# Making Molds for Soft Plastics?



## Bryan_VA (Sep 28, 2007)

Does anyone make their own molds for soft plastic baits? I know Lurecraft sells an RTV Silicone mold making kit. Was thinking about ordering it and giving it a try. I know you can do it with plaster too but silicone seems much better. Thanks


----------



## Captain Ahab (Sep 28, 2007)

I did a few with Plaster and it works decent. I am now gonna step that up!

The molds are so cheap that I just have not bothered (YET)


----------



## dampeoples (Sep 28, 2007)

I've never tried, but have seen some nice baits that came out of both Silicone and Plaster molds. If it's your first mold, I recommend making it out of POP to begin with, as the learning curve is expensive going the silicone method!


----------



## Bryan_VA (Sep 28, 2007)

Yeah I guess Lurecraft has some pretty cheap molds ready to go, that's probably the thing to do.

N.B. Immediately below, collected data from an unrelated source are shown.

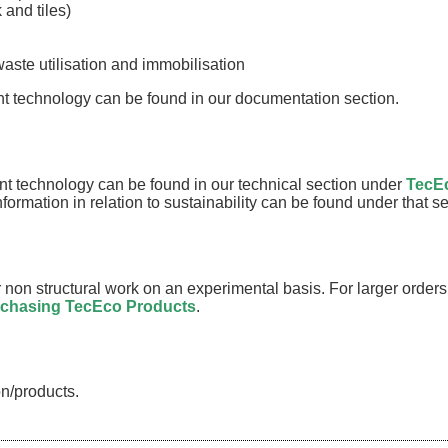
 and tiles)
aste utilisation and immobilisation
t technology can be found in our documentation section.
t technology can be found in our technical section under
TecE
information in relation to sustainability can be found under that 
non structural work on an experimental basis. For larger order
chasing TecEco Products
.
n/products.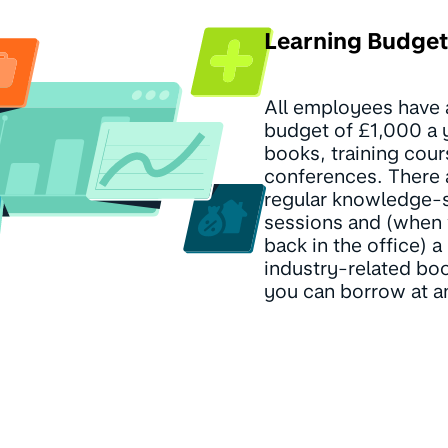
Learning Budget
All employees have 
budget of £1,000 a y
books, training cou
conferences. There 
regular knowledge-
sessions and (when
back in the office) a 
industry-related boo
you can borrow at a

But maybe if I'm feeling creative one day I'll go pick up some POP and give it a try.


----------



## dampeoples (Sep 28, 2007)

Don't get discouraged! I was just saying that starting with silicone could be costly if you make a bunch of mistakes, where perfecting your technique with POP would be the way I would do it, then make a final mold out of the expensive stuff.


----------



## Bryan_VA (Sep 28, 2007)

Mistakes? What's that? 8) 

Question: when you guys make POP molds what, if anything, do you use to seal or coat the plaster before you start pouring baits into it?

And another: have either of you made 2-part molds with silicone? Can you make them the same way as you would with plaster?

Thanks!


----------



## Captain Ahab (Sep 28, 2007)

You need to seal the POP with a plaster/wall board, water soluble sealer such as Valspar gloss glaze.


----------